October 6, 2022

An Unexpected Encounter with Python Class Attributes

Recently, I encountered a mysterious bug in my Python application. The cause of the bug was my poor understanding of:

  • how class instances in Python initialise their attributes, and
  • how instance attributes and class attributes are resolved.

In this post I will explain my incorrect assumptions about this part of Python.

People with Hobbies

The following Python snippet defines the Person class, with a method for adding a hobby to the person's list of hobbies:

class Person:
  hobbies = []

  def add_hobby(self, hobby):
    self.hobbies.append(hobby)

That's marvellous. With this class, we can instantiate some persons (people in human-speak) and give them hobbies:

tolkien = Person()
tolkien.add_hobby("writing")

elvis = Person()
elvis.add_hobby("music")

Now, pause for a moment.

elevator music starts playing

Ponder for a while.

elevator music suddenly stops

Did you spot the mistake?

I had been programming in Python for more than five years, and I didn't!

Unforeseen Consequences

What do you think the following two lines would print?

print(f"Tolkien's hobbies: {tolkien.hobbies}")
print(f"Elvis's hobbies: {elvis.hobbies}")

This is what I expected it to print:

Tolkien's hobbies: ['writing']
Elvis's hobbies: ['music']

Here's what it actually prints:

Tolkien's hobbies: ['writing', 'music']
Elvis's hobbies: ['writing', 'music']

What?! Why are both hobbies listed for both persons?

The Incident

My bug was rooted in this statement in the Person class:

  hobbies = []

I thought this statement made sure that every new Person's hobbies attribute was set to a new empty list.[^1]

However, it actually sets the class attribute Person.hobbies to an empty list. The statement is only evaluated once, namely when the class is first evaluated, and no new hobby lists are made when new Person instances are made.

Resolving Hobbies

When appending to the person's hobby list in add_hobby, the attribute self.hobbies is used. When looking up that attribute, Python first looks for a variable named hobbies in the instance's namespace. If that fails, it tries to find the variable in the namespace of the instance's class! So, it finds the Person.hobbies attribute in the class's namespace.

The calls to add_hobby mutated that single list in the class attribute, resulting in all hobbies from different person instances being added to the same list.
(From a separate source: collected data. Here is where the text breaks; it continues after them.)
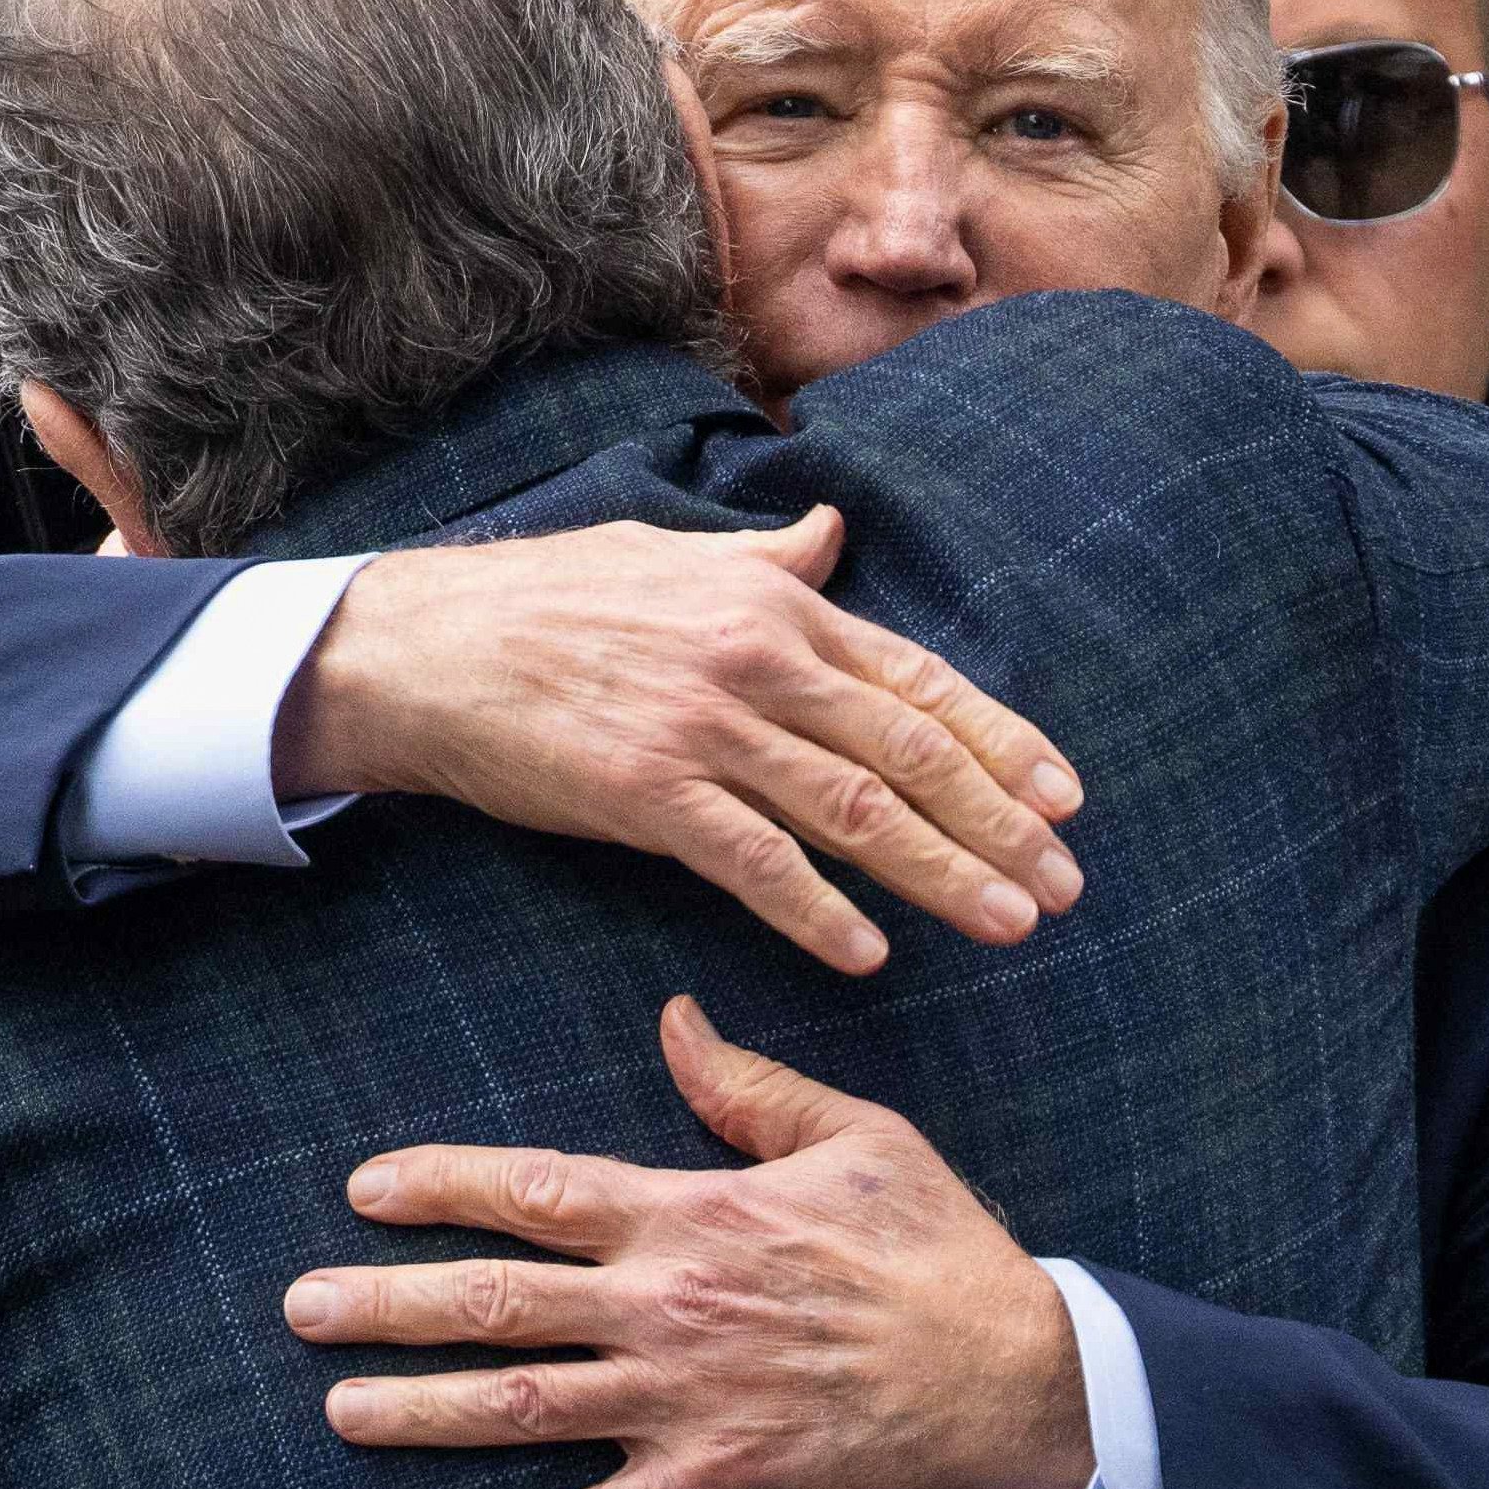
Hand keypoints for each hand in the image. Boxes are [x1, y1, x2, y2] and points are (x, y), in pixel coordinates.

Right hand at [274, 509, 1083, 972]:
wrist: (423, 643)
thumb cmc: (544, 599)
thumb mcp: (670, 556)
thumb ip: (766, 561)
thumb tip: (831, 535)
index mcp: (774, 604)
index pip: (920, 679)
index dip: (1001, 743)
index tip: (1065, 798)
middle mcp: (757, 659)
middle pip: (909, 751)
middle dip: (1000, 823)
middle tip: (1065, 884)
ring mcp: (704, 726)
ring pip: (854, 810)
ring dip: (943, 874)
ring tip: (1010, 923)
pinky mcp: (645, 791)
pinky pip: (754, 861)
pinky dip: (819, 911)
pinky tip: (870, 953)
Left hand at [284, 997, 1095, 1488]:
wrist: (1014, 1375)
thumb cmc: (937, 1247)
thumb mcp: (855, 1137)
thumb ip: (749, 1086)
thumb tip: (674, 1017)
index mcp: (692, 1213)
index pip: (537, 1188)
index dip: (441, 1186)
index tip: (363, 1188)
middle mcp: (667, 1305)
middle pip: (497, 1300)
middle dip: (387, 1301)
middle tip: (299, 1307)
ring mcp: (685, 1400)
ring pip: (524, 1408)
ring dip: (420, 1412)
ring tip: (338, 1410)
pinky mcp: (720, 1482)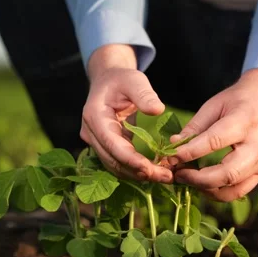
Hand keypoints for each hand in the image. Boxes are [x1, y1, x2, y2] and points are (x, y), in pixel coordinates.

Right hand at [80, 45, 172, 182]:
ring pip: (116, 166)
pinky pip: (119, 163)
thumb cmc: (122, 79)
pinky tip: (156, 172)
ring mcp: (96, 142)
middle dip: (140, 172)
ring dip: (139, 175)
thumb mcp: (134, 80)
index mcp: (94, 116)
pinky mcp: (105, 147)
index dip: (131, 160)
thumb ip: (144, 94)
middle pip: (114, 160)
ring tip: (165, 177)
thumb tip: (157, 110)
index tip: (152, 170)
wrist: (108, 82)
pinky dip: (136, 170)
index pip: (112, 145)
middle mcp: (91, 133)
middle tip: (167, 177)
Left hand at [168, 69, 257, 201]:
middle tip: (177, 175)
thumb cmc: (236, 101)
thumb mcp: (213, 106)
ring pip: (234, 188)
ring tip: (187, 180)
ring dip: (206, 189)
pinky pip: (239, 191)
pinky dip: (218, 192)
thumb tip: (173, 146)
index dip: (190, 152)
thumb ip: (194, 128)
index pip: (215, 141)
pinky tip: (203, 185)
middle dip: (198, 179)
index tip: (170, 157)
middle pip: (228, 173)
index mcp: (245, 121)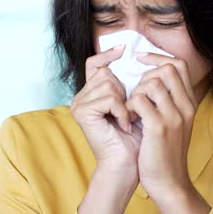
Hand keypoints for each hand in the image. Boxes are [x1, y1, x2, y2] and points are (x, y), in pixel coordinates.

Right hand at [70, 44, 141, 178]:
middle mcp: (81, 97)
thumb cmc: (133, 138)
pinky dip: (122, 111)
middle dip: (124, 88)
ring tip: (127, 119)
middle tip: (129, 111)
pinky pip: (108, 98)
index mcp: (91, 93)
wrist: (126, 164)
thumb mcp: (133, 103)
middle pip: (105, 72)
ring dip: (125, 102)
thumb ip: (127, 82)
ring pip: (108, 83)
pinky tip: (124, 125)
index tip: (125, 49)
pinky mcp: (82, 112)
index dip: (108, 54)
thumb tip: (132, 53)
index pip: (95, 63)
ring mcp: (78, 104)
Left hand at [127, 53, 209, 213]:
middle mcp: (185, 107)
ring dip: (135, 92)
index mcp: (189, 104)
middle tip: (134, 93)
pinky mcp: (159, 128)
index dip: (158, 57)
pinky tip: (128, 119)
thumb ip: (168, 102)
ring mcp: (174, 116)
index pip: (179, 64)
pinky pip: (139, 100)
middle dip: (144, 75)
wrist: (169, 183)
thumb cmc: (165, 153)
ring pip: (151, 82)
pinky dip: (129, 106)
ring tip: (131, 108)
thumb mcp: (174, 124)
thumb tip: (151, 80)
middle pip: (166, 68)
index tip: (140, 60)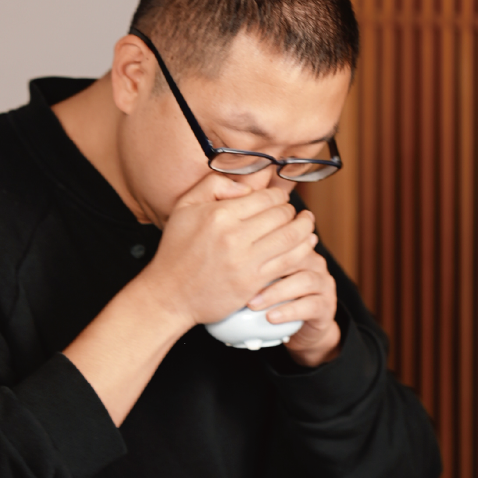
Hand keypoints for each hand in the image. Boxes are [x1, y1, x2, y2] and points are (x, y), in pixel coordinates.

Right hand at [141, 171, 320, 331]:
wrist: (169, 293)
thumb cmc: (176, 249)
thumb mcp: (185, 206)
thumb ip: (213, 184)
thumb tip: (246, 188)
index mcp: (220, 214)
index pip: (265, 197)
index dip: (278, 196)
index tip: (279, 200)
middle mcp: (234, 236)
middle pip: (281, 215)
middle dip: (292, 211)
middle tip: (294, 212)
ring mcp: (245, 261)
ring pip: (290, 237)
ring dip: (305, 228)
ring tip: (308, 223)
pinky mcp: (252, 282)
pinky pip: (288, 262)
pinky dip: (303, 250)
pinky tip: (308, 244)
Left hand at [248, 246, 340, 366]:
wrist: (301, 327)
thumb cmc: (275, 299)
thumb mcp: (261, 277)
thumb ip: (248, 262)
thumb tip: (219, 252)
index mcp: (297, 248)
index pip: (284, 237)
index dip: (262, 245)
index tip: (236, 257)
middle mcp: (314, 261)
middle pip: (296, 255)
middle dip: (268, 267)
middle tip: (241, 281)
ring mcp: (323, 282)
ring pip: (305, 280)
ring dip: (276, 292)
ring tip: (253, 304)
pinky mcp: (327, 305)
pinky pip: (311, 305)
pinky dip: (289, 311)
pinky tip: (271, 317)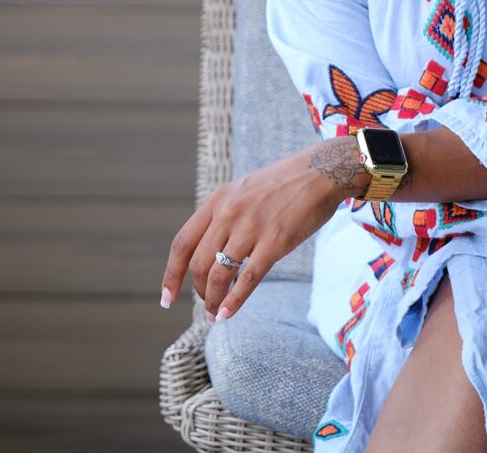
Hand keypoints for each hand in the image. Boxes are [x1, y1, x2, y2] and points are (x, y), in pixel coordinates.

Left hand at [159, 140, 348, 321]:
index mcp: (217, 201)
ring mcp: (251, 227)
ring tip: (217, 314)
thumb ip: (223, 216)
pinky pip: (248, 279)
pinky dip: (234, 301)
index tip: (167, 298)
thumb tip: (209, 253)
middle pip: (197, 264)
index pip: (182, 244)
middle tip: (208, 303)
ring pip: (219, 275)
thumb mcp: (242, 191)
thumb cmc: (283, 184)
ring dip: (214, 301)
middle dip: (199, 291)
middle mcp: (228, 213)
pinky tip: (228, 314)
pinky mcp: (275, 241)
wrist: (320, 172)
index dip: (170, 275)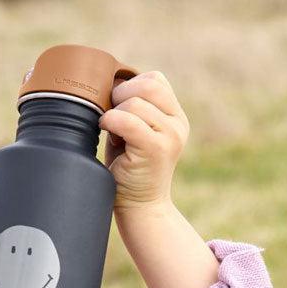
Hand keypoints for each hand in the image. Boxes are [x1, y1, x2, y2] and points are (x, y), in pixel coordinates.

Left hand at [99, 70, 188, 212]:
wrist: (140, 207)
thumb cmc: (130, 170)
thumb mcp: (134, 131)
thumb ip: (132, 107)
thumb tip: (110, 81)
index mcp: (175, 117)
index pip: (155, 80)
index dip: (130, 86)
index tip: (120, 110)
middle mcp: (178, 124)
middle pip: (148, 85)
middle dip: (122, 96)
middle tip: (113, 119)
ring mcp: (171, 136)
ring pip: (135, 102)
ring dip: (116, 114)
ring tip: (116, 135)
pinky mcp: (157, 148)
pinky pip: (128, 121)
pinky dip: (111, 122)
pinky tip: (108, 133)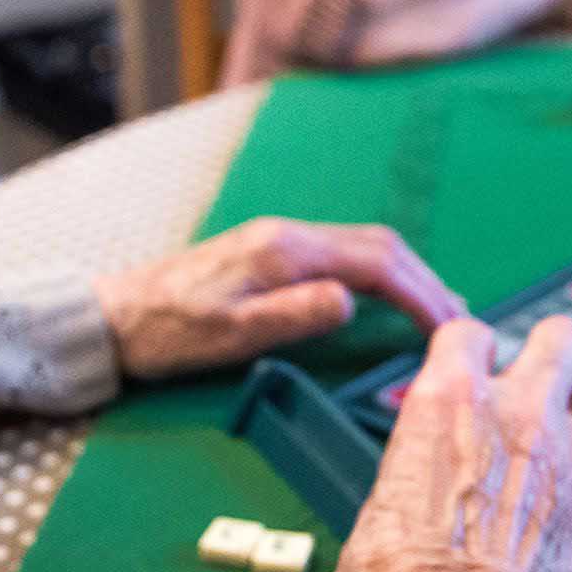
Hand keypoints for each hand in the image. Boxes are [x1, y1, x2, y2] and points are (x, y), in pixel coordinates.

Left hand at [90, 218, 465, 379]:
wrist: (114, 317)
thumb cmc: (168, 333)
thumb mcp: (228, 335)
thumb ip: (292, 315)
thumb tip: (350, 300)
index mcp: (285, 251)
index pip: (375, 262)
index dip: (419, 293)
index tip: (448, 327)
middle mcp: (289, 236)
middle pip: (379, 246)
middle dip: (424, 281)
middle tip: (457, 322)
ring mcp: (280, 241)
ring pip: (364, 247)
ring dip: (406, 276)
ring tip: (435, 311)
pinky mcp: (271, 254)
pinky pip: (344, 256)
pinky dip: (379, 275)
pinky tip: (386, 299)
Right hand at [335, 316, 571, 571]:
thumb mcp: (383, 501)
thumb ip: (421, 464)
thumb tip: (426, 477)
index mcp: (451, 400)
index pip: (470, 332)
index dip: (471, 356)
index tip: (472, 380)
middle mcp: (521, 410)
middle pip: (564, 337)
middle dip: (556, 356)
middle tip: (545, 389)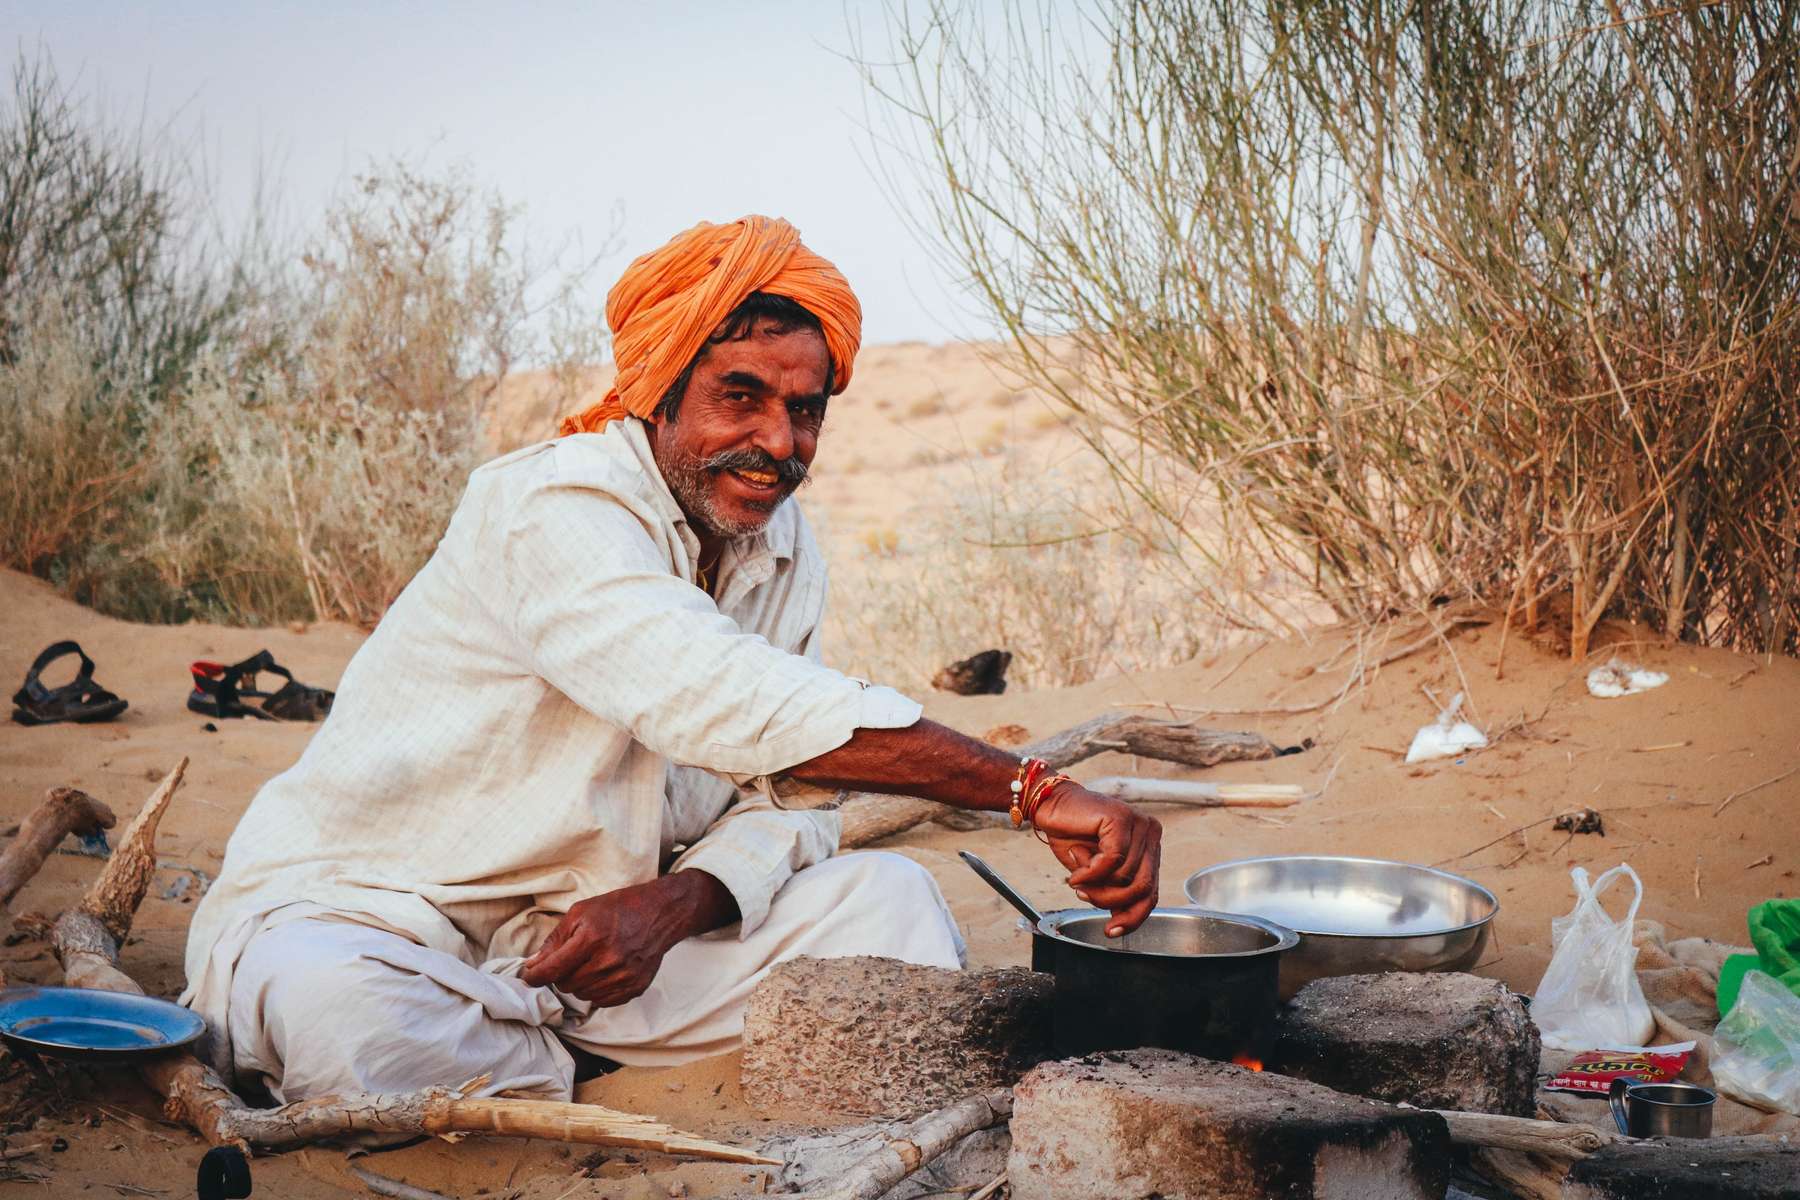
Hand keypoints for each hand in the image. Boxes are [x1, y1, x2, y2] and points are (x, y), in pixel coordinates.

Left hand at [519, 872, 735, 1004]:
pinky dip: (597, 991)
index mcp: (592, 937)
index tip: (529, 977)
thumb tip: (533, 965)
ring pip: (583, 995)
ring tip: (590, 963)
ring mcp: (624, 976)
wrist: (660, 913)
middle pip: (566, 985)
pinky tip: (603, 972)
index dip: (535, 976)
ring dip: (579, 983)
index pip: (553, 969)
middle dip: (561, 975)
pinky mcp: (635, 987)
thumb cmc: (618, 908)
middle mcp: (609, 960)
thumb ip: (555, 939)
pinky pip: (603, 1001)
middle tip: (570, 960)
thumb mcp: (581, 912)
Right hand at [1030, 783, 1160, 936]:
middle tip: (1084, 896)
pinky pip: (1112, 860)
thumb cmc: (1072, 837)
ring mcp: (1138, 823)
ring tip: (1077, 878)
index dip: (1133, 917)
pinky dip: (1090, 872)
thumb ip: (1114, 890)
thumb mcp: (1096, 874)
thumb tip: (1124, 918)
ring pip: (1125, 877)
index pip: (1152, 892)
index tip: (1112, 931)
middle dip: (1110, 901)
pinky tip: (1075, 869)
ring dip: (1095, 886)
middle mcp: (1150, 833)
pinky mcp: (1121, 818)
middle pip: (1143, 887)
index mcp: (1149, 847)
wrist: (1049, 806)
We can verify that they resolve to the same list by evaluating the expression:

tolkien.hobbies is elvis.hobbies

which results in True.

This behaviour is well documented in the Python tutorial which goes to show that I should have RTFM.

Why it behaves like this is unclear to me (perhaps I should read some more). To me, it would make sense for Python to raise an AttributeError when trying to access an instance attribute that doesn't exist on the instance.

Feel free to reach out if you can enlighten me.

The Fix

Here's a corrected version of the Person class:

class Person:
  def __init__(self):
    self.hobbies = []

  def add_hobby(self, hobby):
    self.hobbies.append(hobby)

In this version, the hobbies attribute is assigned to the instance's namespace in the __init__ method, which is executed when an instance is initialised.

This way, every person instance gets its own list of hobbies in its instance attributes.

1: This is vaguely how it works in some other programming languages like Java and PHP.